Ab ovo usque ad mala
Per tirare le somme, La comunicazione interculturale di Balbone e Caon è una lettura modesta, in grado di dispensare qualche nozione pur interessante ma che si dovrà approfondire altrove. Al contempo, però, vuole essere presa sul serio: pretende l’etichetta di “volume accademico” e ricusa quella di “volume divulgativo”, ma se da una parte non raggiunge il livello minimo per la prima, dall’altra arranca in maniera fin troppo vistosa per meritare appieno la seconda.
Dunque cos’è?
Forse una bozza, di certo il rimpasto di un testo datato che vuole proporre un «modello originale […] oggetto di attenzione internazionale» (p. 13), che tuttavia porta sulle spalle il peso di ormai tre decenni. E in tutto questo tempo ci si è posti soltanto il problema di rimescolarne il sommario? È un libro che chiede aiuto, ecco cos’è. Un libro che chiede a gran voce di essere rifatto. Dal principio alla fine.
*
Note
[1] Marsilio Editori, Venezia, 2015 (2024), p. 13.
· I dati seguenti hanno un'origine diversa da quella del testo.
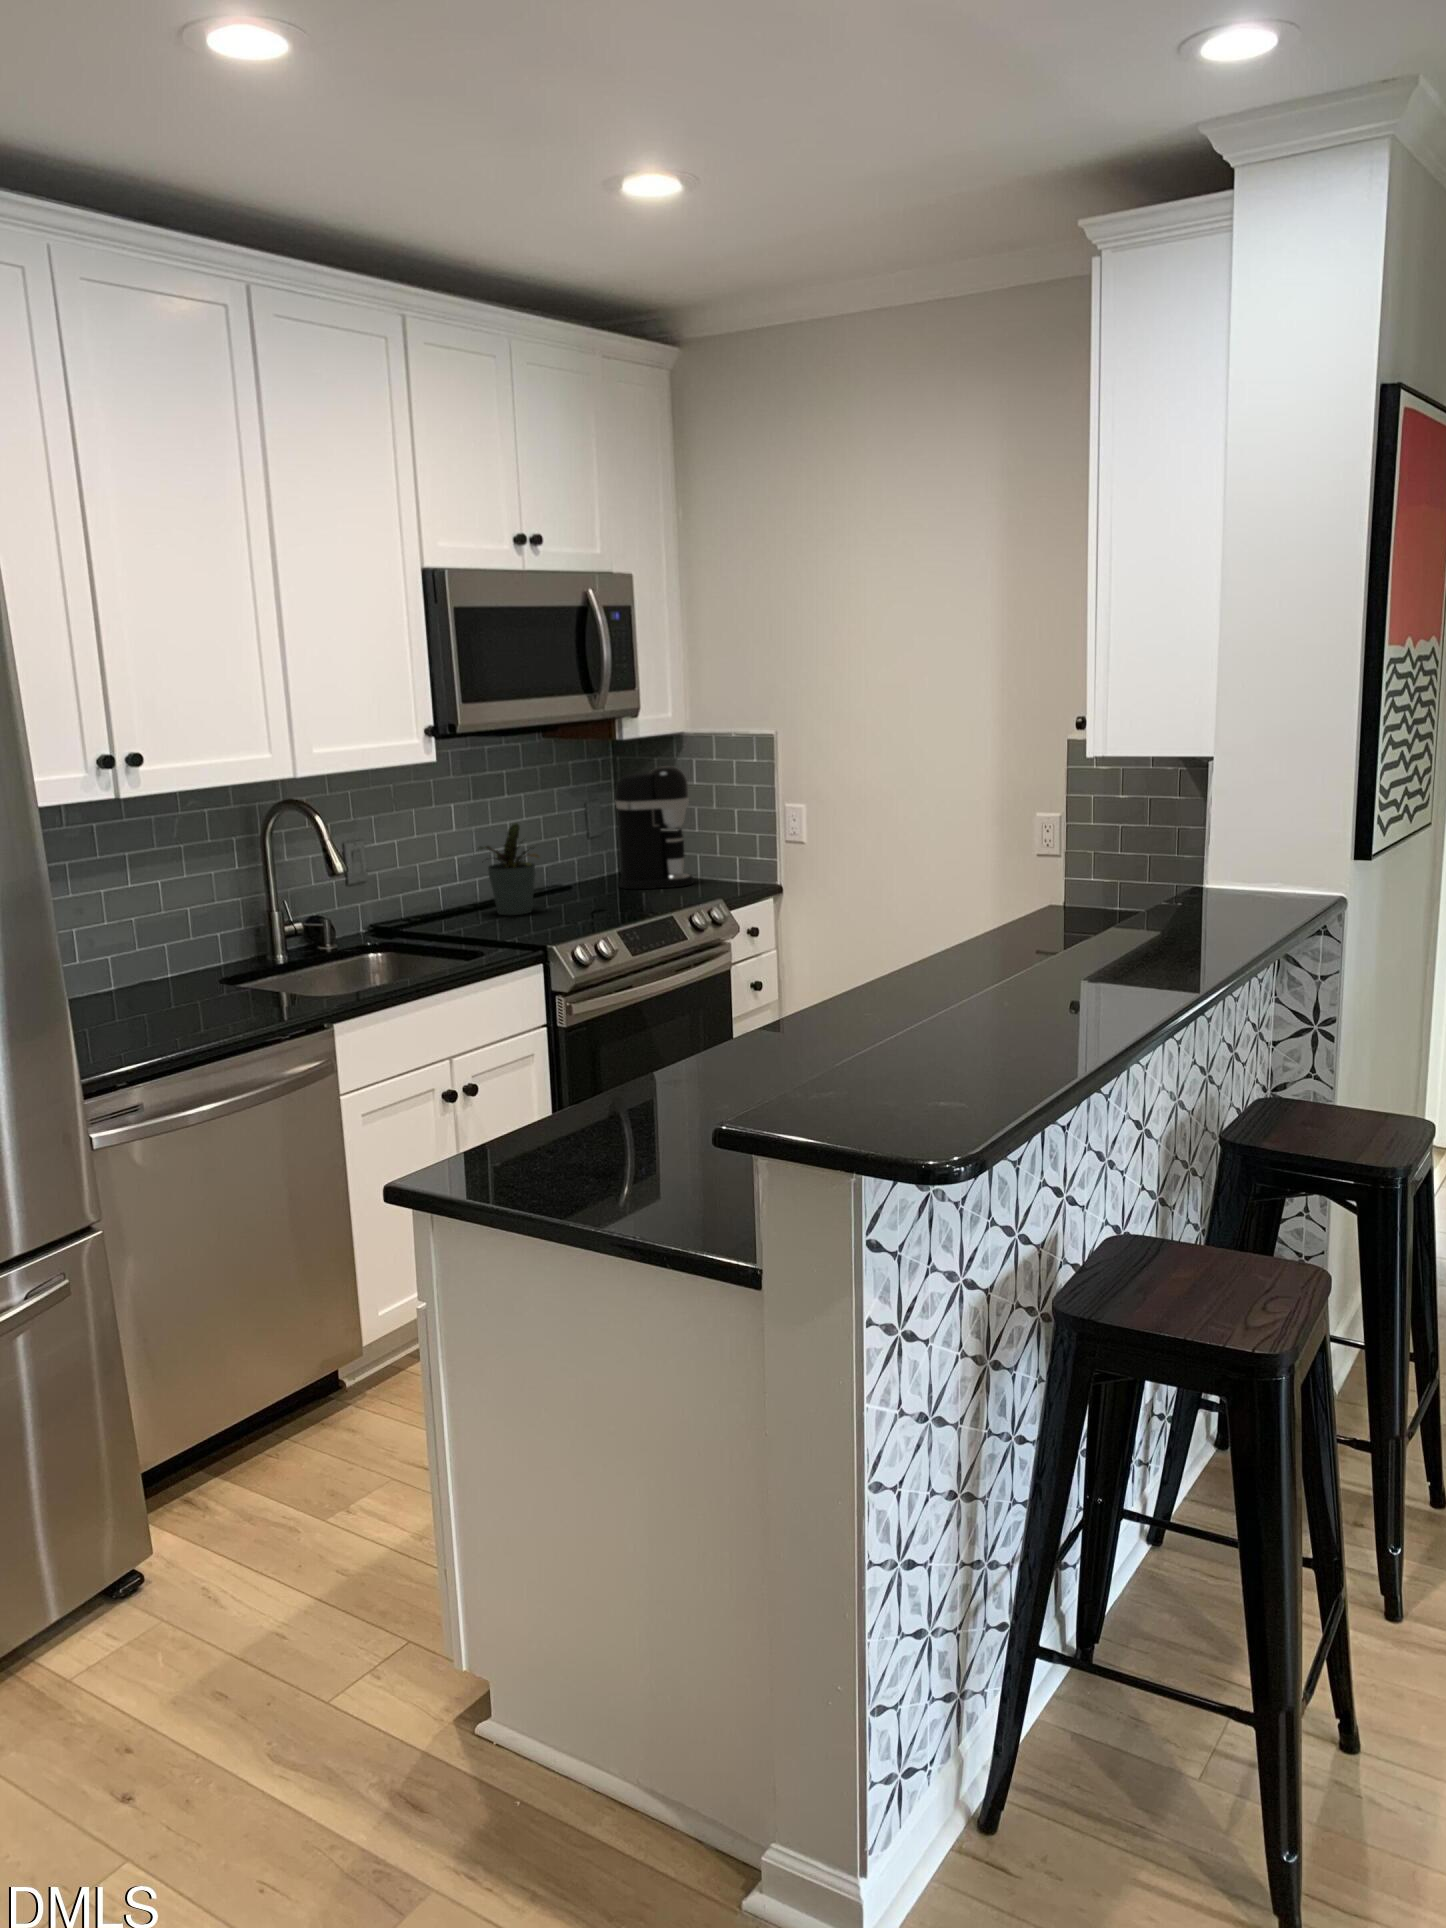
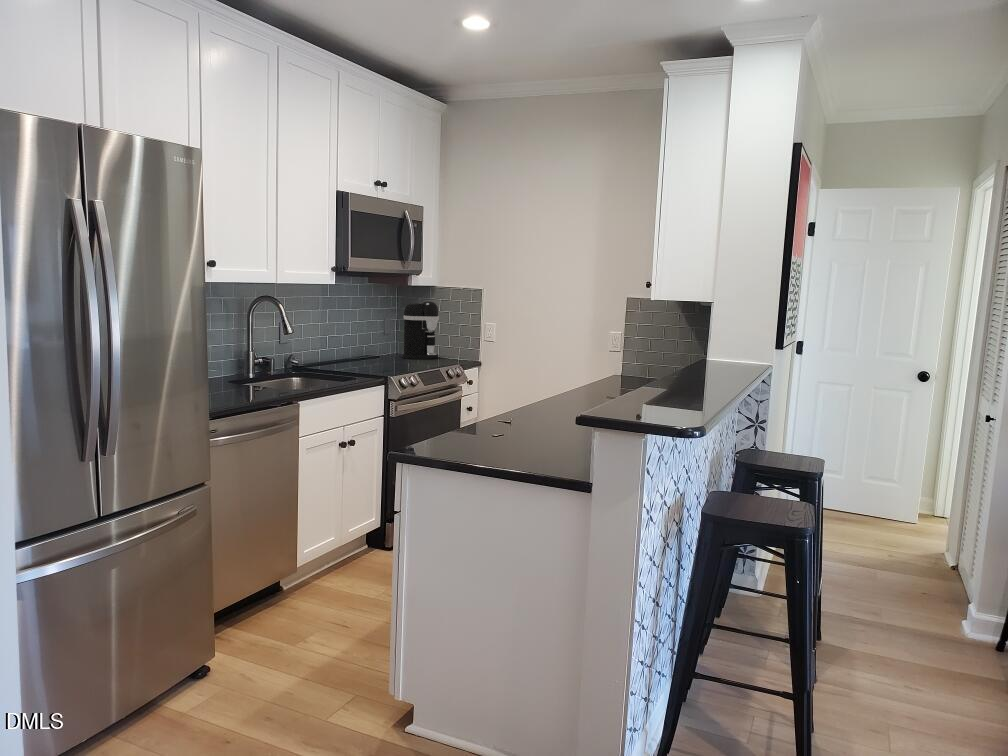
potted plant: present [479,823,539,915] -> none [340,320,375,366]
Questo è un volume di glottodidattica […] ed è un volume accademico, che intende contribuire alla ricerca e alla conoscenza – ma non abbiamo usato né la microlingua glottodidattica né lo stile accademico, nel tentativo di renderlo comprensibile anche ai non accademici. […] Non è un volume divulgativo […] ma usa una lingua che vuole coniugare la precisione scientifica con la più ampia comprensibilità possibile.